## Extract
============================================================

# S550 gas bottle sizes.



## Velocette (Jun 27, 2013)

Hi'
I want to fit 2 propane bottles to our newly bought S550. Does anyone know which ones will fit in the gas locker and give the maximum capacity? According to the Hymer handbook it will take two 11kg bottles. Flogas do an 11kg propane, but at 320mm diameter, they are too wide. The van came with one Maxigas 13kg butane bottle. these are only 300mm diameter, but with one in place there is only 290mm left. What do others use? With us wanting to use the van in Winter, it has to be propane.


----------



## kimbo4x4 (Jun 29, 2008)

Like you our Hymer E510 was designed to take 2x 11kg gas bottles.
Depneding on how long we are planning to be away and the time of year we carry either 2x 6kg lightwieght Calor propane or 1 x13kg and 1 x6kg lightwieght Calor propane - this fits at a squeeze.
.


----------



## sprokit (May 1, 2005)

Velocette said:


> Hi'
> I want to fit 2 propane bottles to our newly bought S550. Does anyone know which ones will fit in the gas locker and give the maximum capacity? According to the Hymer handbook it will take two 11kg bottles. Flogas do an 11kg propane, but at 320mm diameter, they are too wide. The van came with one Maxigas 13kg butane bottle. these are only 300mm diameter, but with one in place there is only 290mm left. What do others use? With us wanting to use the van in Winter, it has to be propane.


Hi

I presume by your description of the locker taking 2 x 11 kg bottles that your Hymer has the standard gas locker.

If that is so, then you'll be able to fit 1 x 13 kg & 1 x 6 kg Calor propane bottles, but not 2 x13 kg - however, if you decide to spend a bit of cash and fir Gaslow bottles, 2 x 11 kg Gaslow bottles fit in there easily (plus it's a lot easier on the back ).

I'm led to believe the larger Alugas bottles will fit as they're not as big around the circumference - but I have no experience of fitting or using Alugas bottles. :?

Weigh up to costs and the pros & cons, then make your decision.

Keith (Sprokit)


----------



## eurajohn (May 9, 2005)

Being a German vehicle the 11Kg referred to are the 11Kg German bottles which are smaller than the UK equivalent, although I think as others have stated the re-fillable variety are the same size as they are initially sourced via Poland or Germany so same size as the normal domestic ones.


----------



## fatwallet (May 18, 2006)

We have a s820 with two 11kg gaslow cylinders they fit in the locker no problem.

Len


----------



## charlieivan (Apr 25, 2006)

Unless for some reason Hymer have altered the size of their gas lockers then 2 x 11kg Flogas bottles should fit. We have had 2 Hymers and now an Eriba and all have managed to take 2 x 11kg Flogas. Have you tried to physically fit them in or are you just relying on measurements?


----------



## Velocette (Jun 27, 2013)

============================================================

## Tasks
[1] In the gas bottle thread, what diameter does the first post give for the Flogas 11kg propane bottle?
[2] In the gas bottle thread, rewrite the passage that begins with "## eurajohn (May" and ends after "(May 18, 2006)", substituting "household" for "domestic".
[3] Continue the forum thread about gas bottle sizes for the S550 from its last line.
The records that follow play no part in this.

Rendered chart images
============================================================

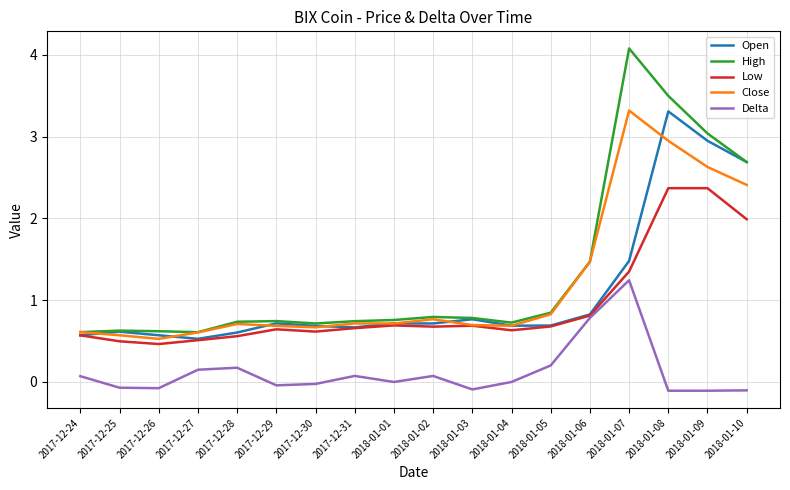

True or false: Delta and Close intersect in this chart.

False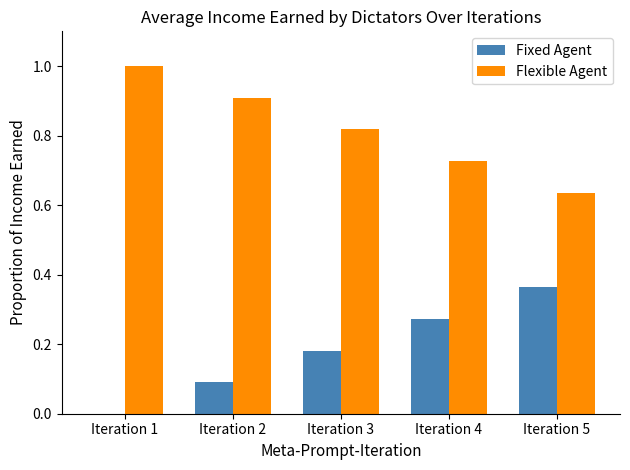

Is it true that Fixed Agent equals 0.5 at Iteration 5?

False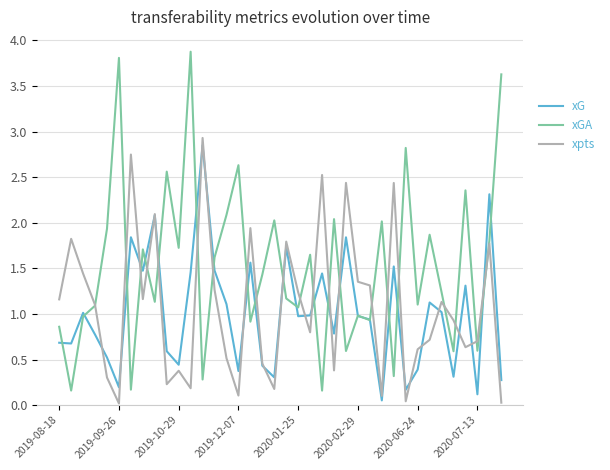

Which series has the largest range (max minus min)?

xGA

============================================================

## Answers per task
[1] 320mm

[2]
## eurajohn (May 9, 2005)

Being a German vehicle the 11Kg referred to are the 11Kg German bottles which are smaller than the UK equivalent, although I think as others have stated the re-fillable variety are the same size as they are initially sourced via Poland or Germany so same size as the normal household ones.


----------



## fatwallet (May 18, 2006)

[3]
Thanks to all for the info. Gaslow would be perfect, but the initial cost is the constraint - cruise control is my next lump of money allocated. I had come to a similar conclusion of using one 11kg and one 6kg.

Charlievan's comment are interesting - I haven't actually tried to fit two Flogas 11kg. I will go to my local Flogas agent and see if they will let me try and fit two in the gas locker.


----------



## 113016 (Jun 5, 2008)

Alugas 11kg light weight bottles, should be perfect

http://autogasleisure.co.uk/gasbottles.html


----------



## Velocette (Jun 27, 2013)

Alugas bottles look great - but cost more than Gaslow. Read where people have had trouble having them filled in Spain - and resorted to carrying a spare Calor - sort of defeats the object.

I went to my local Flogas depot and they very kindly allowed me to try two 11kg propane bottles. Charlievan was right - you can get two in the standard Hymer (550 in my case) gas locker. I'm looking around for a couple of empty bottles now.


----------



## 113016 (Jun 5, 2008)

Velocette said:


> Alugas bottles look great - but cost more than Gaslow. Read where people have had trouble having them filled in Spain - and resorted to carrying a spare Calor - sort of defeats the object.
> 
> I went to my local Flogas depot and they very kindly allowed me to try two 11kg propane bottles. Charlievan was right - you can get two in the standard Hymer (550 in my case) gas locker. I'm looking around for a couple of empty bottles now.


Hi Velocette.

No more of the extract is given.